BEGIN TASK INPUTS

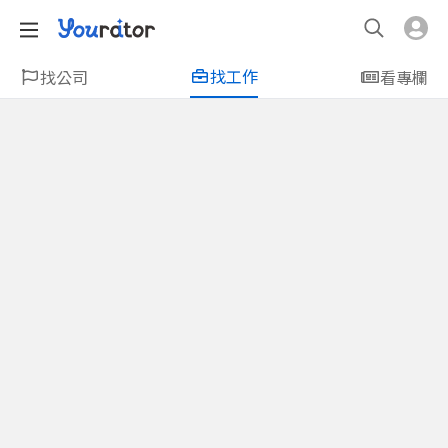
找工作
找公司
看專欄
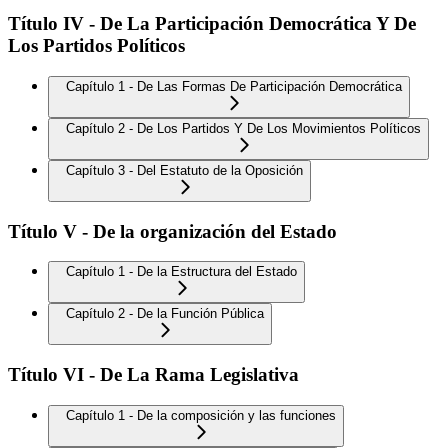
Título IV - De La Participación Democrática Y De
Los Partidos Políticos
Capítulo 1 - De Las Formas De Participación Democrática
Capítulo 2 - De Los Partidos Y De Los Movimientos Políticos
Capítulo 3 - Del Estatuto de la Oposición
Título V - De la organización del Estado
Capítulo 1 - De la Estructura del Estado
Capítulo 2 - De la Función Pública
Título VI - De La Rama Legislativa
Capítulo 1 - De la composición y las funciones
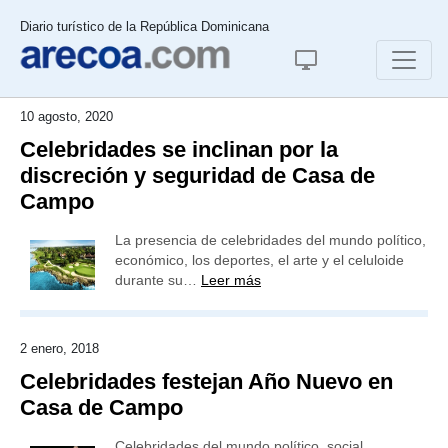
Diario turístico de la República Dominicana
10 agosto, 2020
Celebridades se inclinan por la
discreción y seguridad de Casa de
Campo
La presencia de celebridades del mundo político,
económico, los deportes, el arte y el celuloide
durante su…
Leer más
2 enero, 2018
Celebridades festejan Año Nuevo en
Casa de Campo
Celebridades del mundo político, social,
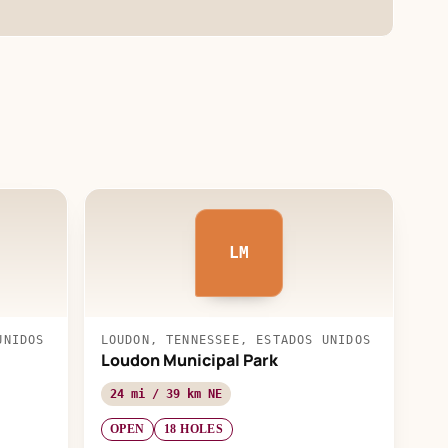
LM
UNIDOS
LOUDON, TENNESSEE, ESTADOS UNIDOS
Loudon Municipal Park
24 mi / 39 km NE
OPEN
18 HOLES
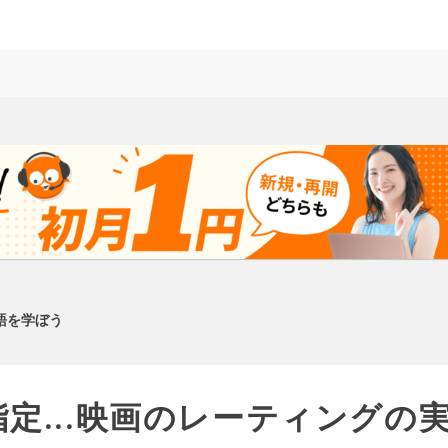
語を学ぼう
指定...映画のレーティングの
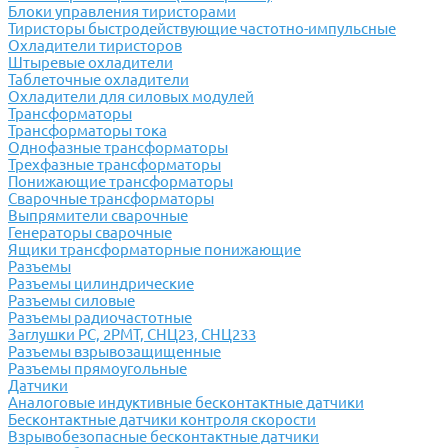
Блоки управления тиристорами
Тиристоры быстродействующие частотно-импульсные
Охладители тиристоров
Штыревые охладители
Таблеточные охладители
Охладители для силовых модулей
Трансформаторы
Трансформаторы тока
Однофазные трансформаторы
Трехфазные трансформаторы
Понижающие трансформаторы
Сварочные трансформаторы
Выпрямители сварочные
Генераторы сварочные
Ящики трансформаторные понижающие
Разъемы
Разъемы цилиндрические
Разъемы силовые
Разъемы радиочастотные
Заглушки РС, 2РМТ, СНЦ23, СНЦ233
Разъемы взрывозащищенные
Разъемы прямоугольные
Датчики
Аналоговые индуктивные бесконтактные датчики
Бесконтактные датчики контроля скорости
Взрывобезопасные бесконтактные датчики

END TASK INPUTS
BEGIN TASK INPUTS

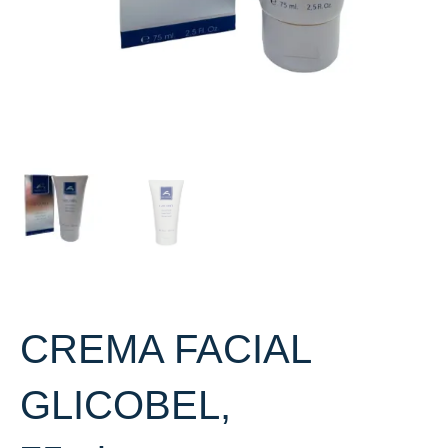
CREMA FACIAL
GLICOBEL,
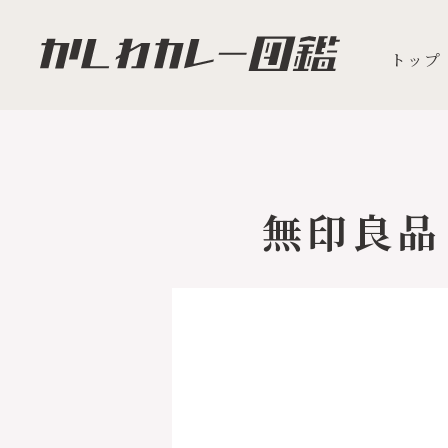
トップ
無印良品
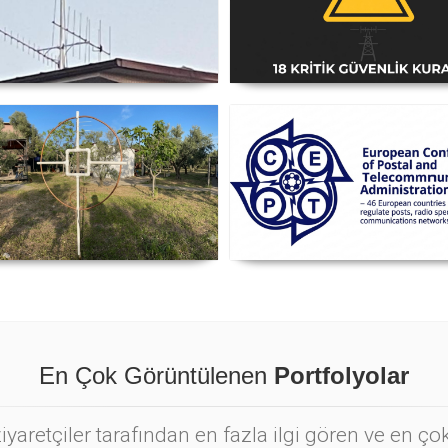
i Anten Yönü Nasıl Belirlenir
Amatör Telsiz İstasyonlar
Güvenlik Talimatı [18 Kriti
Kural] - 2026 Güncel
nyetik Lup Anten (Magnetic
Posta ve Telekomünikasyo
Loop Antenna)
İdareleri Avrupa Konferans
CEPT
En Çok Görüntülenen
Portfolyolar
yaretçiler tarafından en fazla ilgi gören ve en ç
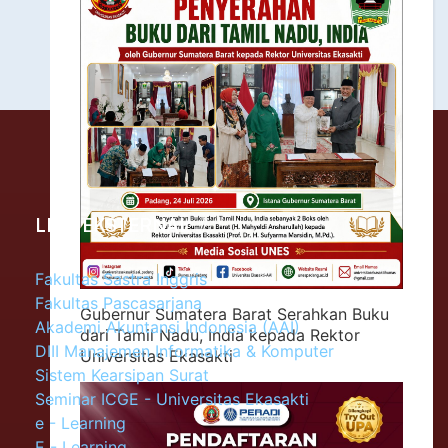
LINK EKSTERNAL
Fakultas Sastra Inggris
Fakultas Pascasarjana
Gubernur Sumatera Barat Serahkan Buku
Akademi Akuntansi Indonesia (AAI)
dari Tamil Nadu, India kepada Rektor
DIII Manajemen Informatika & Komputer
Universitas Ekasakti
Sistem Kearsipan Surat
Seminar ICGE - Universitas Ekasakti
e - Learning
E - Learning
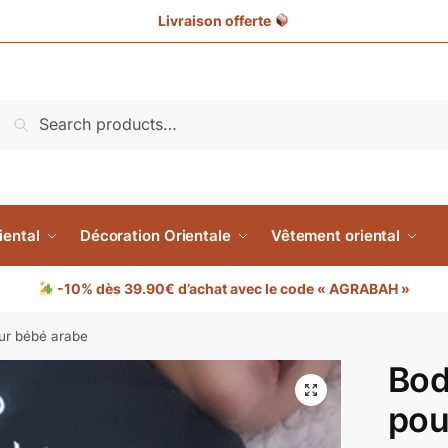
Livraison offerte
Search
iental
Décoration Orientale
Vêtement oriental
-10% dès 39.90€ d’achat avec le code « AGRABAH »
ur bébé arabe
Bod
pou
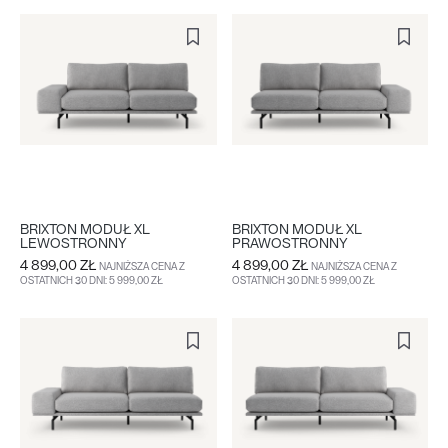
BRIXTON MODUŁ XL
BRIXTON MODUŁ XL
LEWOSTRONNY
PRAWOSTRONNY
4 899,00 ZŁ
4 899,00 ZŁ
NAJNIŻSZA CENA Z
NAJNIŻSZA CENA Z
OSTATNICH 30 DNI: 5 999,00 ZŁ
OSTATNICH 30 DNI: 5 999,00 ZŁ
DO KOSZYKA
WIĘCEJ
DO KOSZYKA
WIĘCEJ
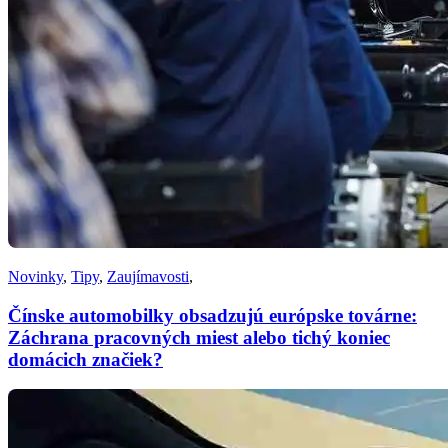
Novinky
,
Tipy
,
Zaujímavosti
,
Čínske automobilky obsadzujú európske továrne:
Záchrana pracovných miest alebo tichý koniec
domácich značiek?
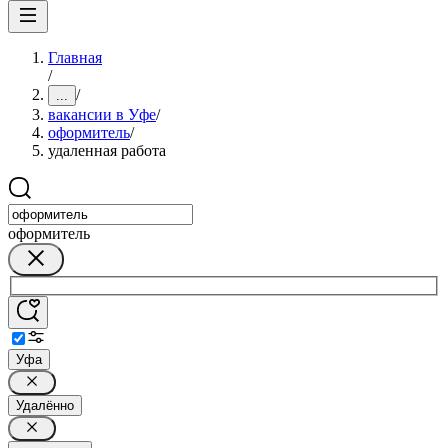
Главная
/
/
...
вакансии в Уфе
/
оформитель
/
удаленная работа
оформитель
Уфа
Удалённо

END TASK INPUTS

◆ **TASK DESCRIPTION**: Which lines of the listing contain the word "Democrática"? Copy each of them.

◆ **EXERCISE RESULT**:
Título IV - De La Participación Democrática Y De
Capítulo 1 - De Las Formas De Participación Democrática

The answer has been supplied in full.